Records from a collection
::::::
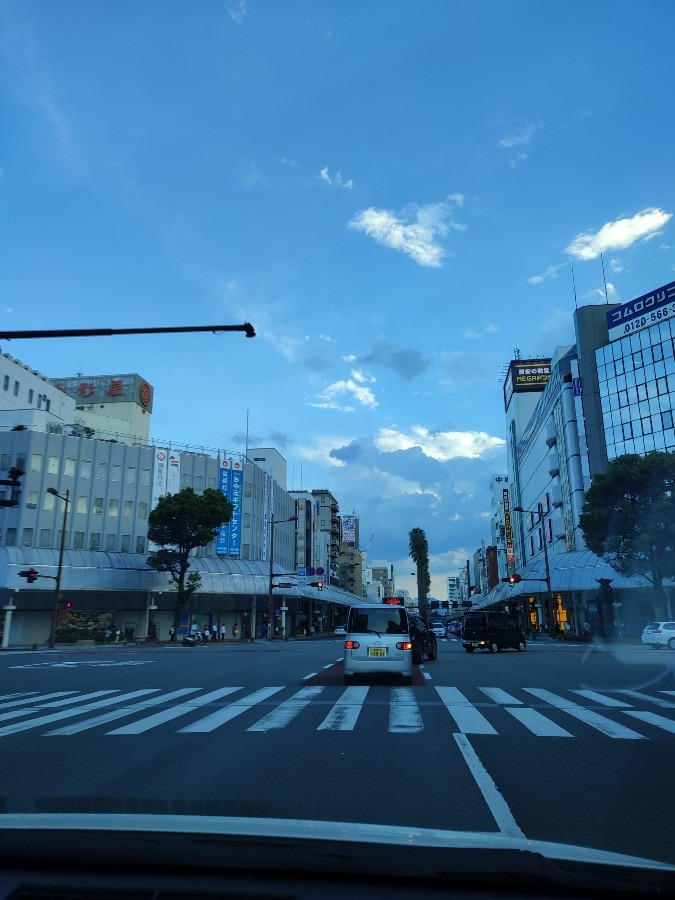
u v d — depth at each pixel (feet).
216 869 11.60
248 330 40.45
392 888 11.20
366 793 20.89
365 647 54.29
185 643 155.22
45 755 27.32
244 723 35.14
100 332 40.19
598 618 168.14
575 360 217.56
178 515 166.30
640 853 15.58
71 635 163.94
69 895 10.74
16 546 170.81
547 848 12.56
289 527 272.92
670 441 190.49
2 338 40.29
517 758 26.40
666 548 122.42
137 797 20.10
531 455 293.43
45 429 198.08
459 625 259.80
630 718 36.73
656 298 199.82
::::::
Activity:
Return every line of the data above exactly, and omit all pictures.

The completed task:
u v d — depth at each pixel (feet).
216 869 11.60
248 330 40.45
392 888 11.20
366 793 20.89
365 647 54.29
185 643 155.22
45 755 27.32
244 723 35.14
100 332 40.19
598 618 168.14
575 360 217.56
178 515 166.30
640 853 15.58
71 635 163.94
69 895 10.74
16 546 170.81
547 848 12.56
289 527 272.92
670 441 190.49
2 338 40.29
517 758 26.40
666 548 122.42
137 797 20.10
531 455 293.43
45 429 198.08
459 625 259.80
630 718 36.73
656 298 199.82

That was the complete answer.